Babette is being watched very closely by her daughter, Denise, who believes her mother is popping mood-altering pills. The girl nags Jack into investigating what Babette might be taking, which leads him first to attempts to get some of the drug for himself, and then to examine her relationship with her "pusher"— adding another whole dimension to this intriguing plot.

First and foremost, this book is about death and all the subtle ways it can sneak up on us: Jack and Babette are both obsessed with mortality in general, and specifically with which of them will die first. But the novel is also about the white noise of the title. The tv and radio are always on, always providing a backdrop to the routine of the Gladney family—from the drama of breaking news to the inanity of commercials. Those same media focus the family’s alarmed attention during the central event of the novel—which is the accumulation of a black cloud of deadly chemicals over Iron City following a train accident. In that pre-Internet era, the citizens of Iron City are evacuated to makeshift accommodations just outside of town with little real sense of what is happening to them, how serious the risk may be, or how far the the danger extends.

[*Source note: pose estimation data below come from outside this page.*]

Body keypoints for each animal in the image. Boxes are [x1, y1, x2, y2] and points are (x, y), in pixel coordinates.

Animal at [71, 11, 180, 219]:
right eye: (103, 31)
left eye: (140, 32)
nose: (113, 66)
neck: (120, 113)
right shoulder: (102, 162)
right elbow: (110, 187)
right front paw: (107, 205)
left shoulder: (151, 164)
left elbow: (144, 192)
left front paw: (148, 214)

During the crisis, Jack is exposed briefly to the vapours from the poisonous cloud: the potential effects on his health seem to be largely unknown but are much theorized, and everyone in authority seems to agree that at some point in his life, Jack is going to die. His new mortality may differ very little in actual substance from his mortality before the toxic exposure, but his fears of death are mightily compounded--and that makes a big difference.

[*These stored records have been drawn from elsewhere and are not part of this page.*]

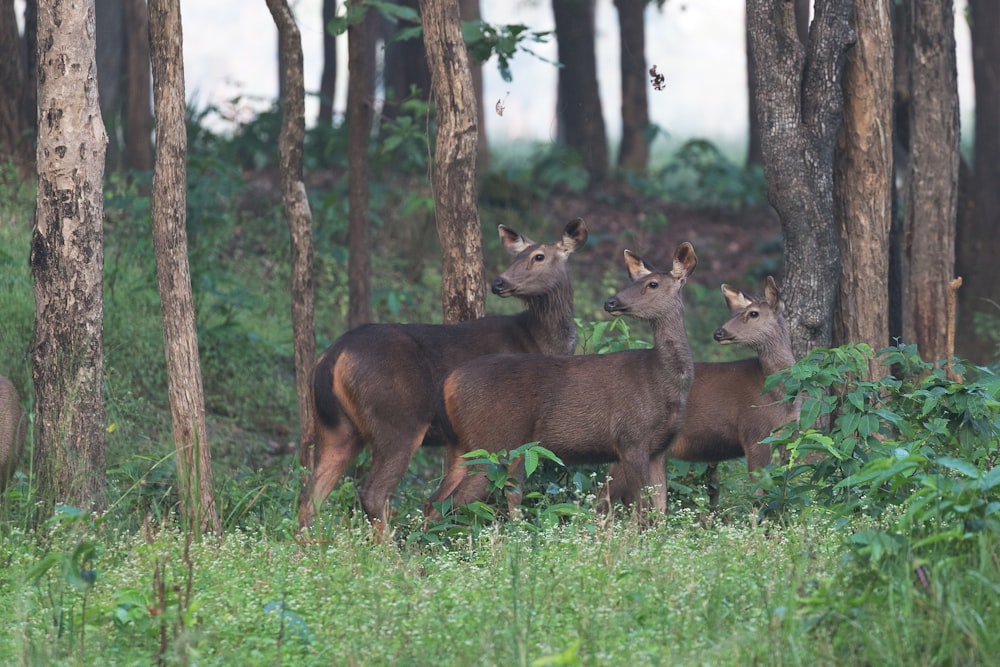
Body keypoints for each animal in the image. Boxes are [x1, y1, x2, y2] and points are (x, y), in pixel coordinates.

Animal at [300, 219, 588, 532]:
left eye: (539, 256)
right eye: (516, 256)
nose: (499, 283)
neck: (539, 341)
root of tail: (333, 356)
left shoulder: (460, 440)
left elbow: (442, 499)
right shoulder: (516, 426)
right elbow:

There are so many quotable quotes in this book that there was no point in copying them all down. I’m sure it is more pleasurable anyway to simply re-read the novel every couple of years and let those brilliant thoughts, observations, and witty lines rise up toward you and surprise you once again.

However, I did find one entire passage near the end of the book so delightful—and so typical of the wry knowledge and humour that distinguishes White Noise, that I reproduce it here in part. It is spoken by a nun who, Jack Gladney discovers, does not believe in God. In response to Jack’s amazement that members of religious orders may not be believers, she says,
Hell is when no one believes. There must always be believers. Fools, idiots, those who hear voices, those who speak in tongues. We are your lunatics. We surrender our lives to make your nonbelief possible. You are sure that you are right but you don’t want everyone to think as you do. There is no truth without fools. We are your fools, your madwomen rising at dawn to pray, lighting candles, asking statues for good health, long life.
It is no wonder White Noise was recently named one of the top works of fiction of the past 25 years in a poll by the New York Times. It is powerful, brilliant and courageous—not to mention funny as hell.